Scientists grow first human heart muscle using stem cells

It took the team just four weeks to grow a fully functioning heart.

Update: 2018-04-05 05:49 GMT
Scientists extracted fatty tissue from the patient and processed them to form diverse personalised bio-inks to 3D print the heart, complete with cells, blood vessels, ventricles, and chambers. (Photo: Pixabay)

In a first, Scientists use stem cells to grow a human heart muscle and it functions just like an adult's, the Daily Mail reported.

It took just four weeks to grow a fully functioning heart. Normally it takes a baby nine months to develop a heart in the womb.

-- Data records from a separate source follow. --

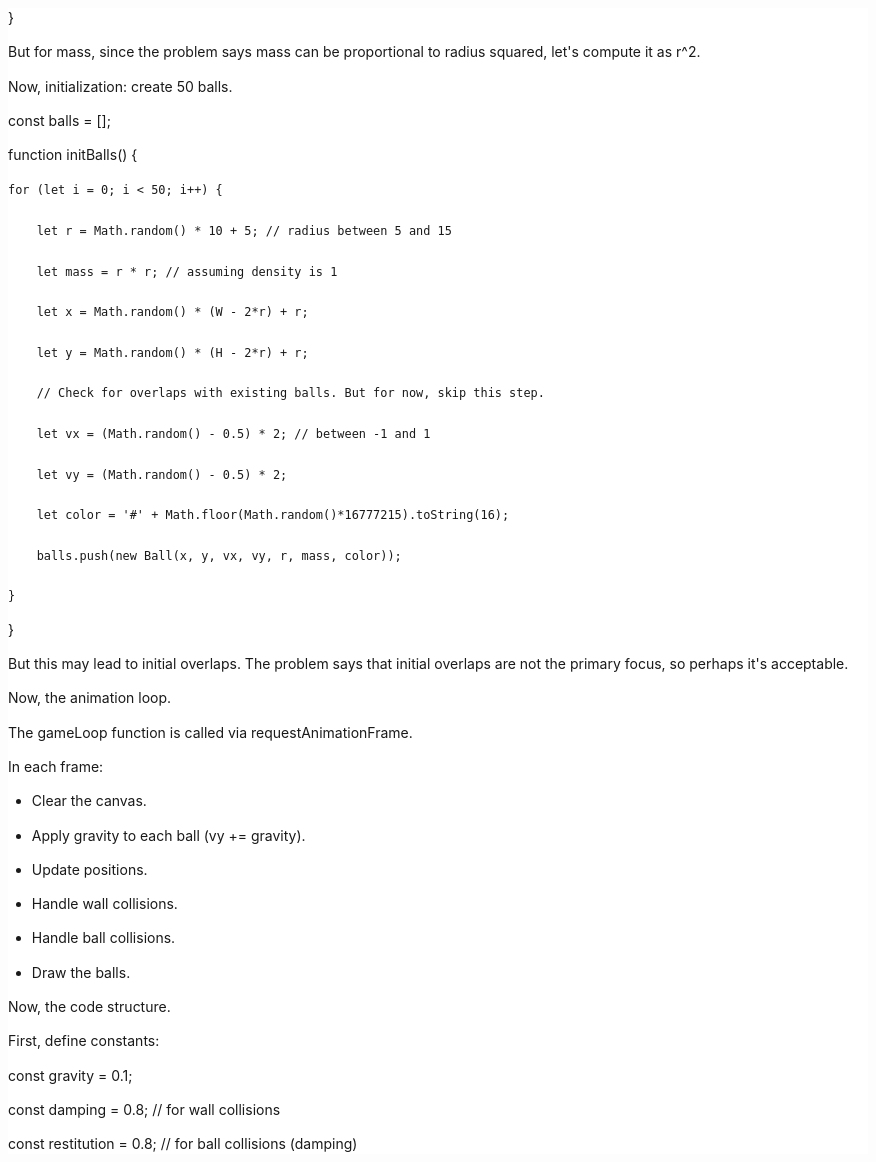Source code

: }

But for mass, since the problem says mass can be proportional to radius squared, let's compute it as r^2.

Now, initialization: create 50 balls.

const balls = [];

function initBalls() {

    for (let i = 0; i < 50; i++) {

        let r = Math.random() * 10 + 5; // radius between 5 and 15

        let mass = r * r; // assuming density is 1

        let x = Math.random() * (W - 2*r) + r;

        let y = Math.random() * (H - 2*r) + r;

        // Check for overlaps with existing balls. But for now, skip this step.

        let vx = (Math.random() - 0.5) * 2; // between -1 and 1

        let vy = (Math.random() - 0.5) * 2;

        let color = '#' + Math.floor(Math.random()*16777215).toString(16);

        balls.push(new Ball(x, y, vx, vy, r, mass, color));

    }

}

But this may lead to initial overlaps. The problem says that initial overlaps are not the primary focus, so perhaps it's acceptable.

Now, the animation loop.

The gameLoop function is called via requestAnimationFrame.

In each frame:

- Clear the canvas.

- Apply gravity to each ball (vy += gravity).

- Update positions.

- Handle wall collisions.

- Handle ball collisions.

- Draw the balls.

Now, the code structure.

First, define constants:

const gravity = 0.1;

const damping = 0.8; // for wall collisions

const restitution = 0.8; // for ball collisions (damping)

The team from Columbia University used stem cells, "which were easier to manipulate" and they believed it would respond better to stimulation in order to accelerate growth. Experts call stem cell transplants a 'game changer' for people suffering from multiple sclerosis, disease of the brain and spinal cord.

This development will be very useful for medical research to be able to further study human physiology.

Researchers will be able to more clearly test treatments for health issues like heart failure on a heart grown in a lab that can mimic diseases in an adult.

"The resulting engineered tissue is truly unprecedented in its similarity to functioning human tissue," Seila Selimovic, director of the NIBIB (National Institute of Biomedical Imaging and Bioengineering) Tissue Chips program, within the National Institutes of Health that funded this research, told the Daily Mail.

Adding, "The ability to develop mature cardiac tissue in such a short time is an important step in moving us closer to having reliable human tissue models for drug testing."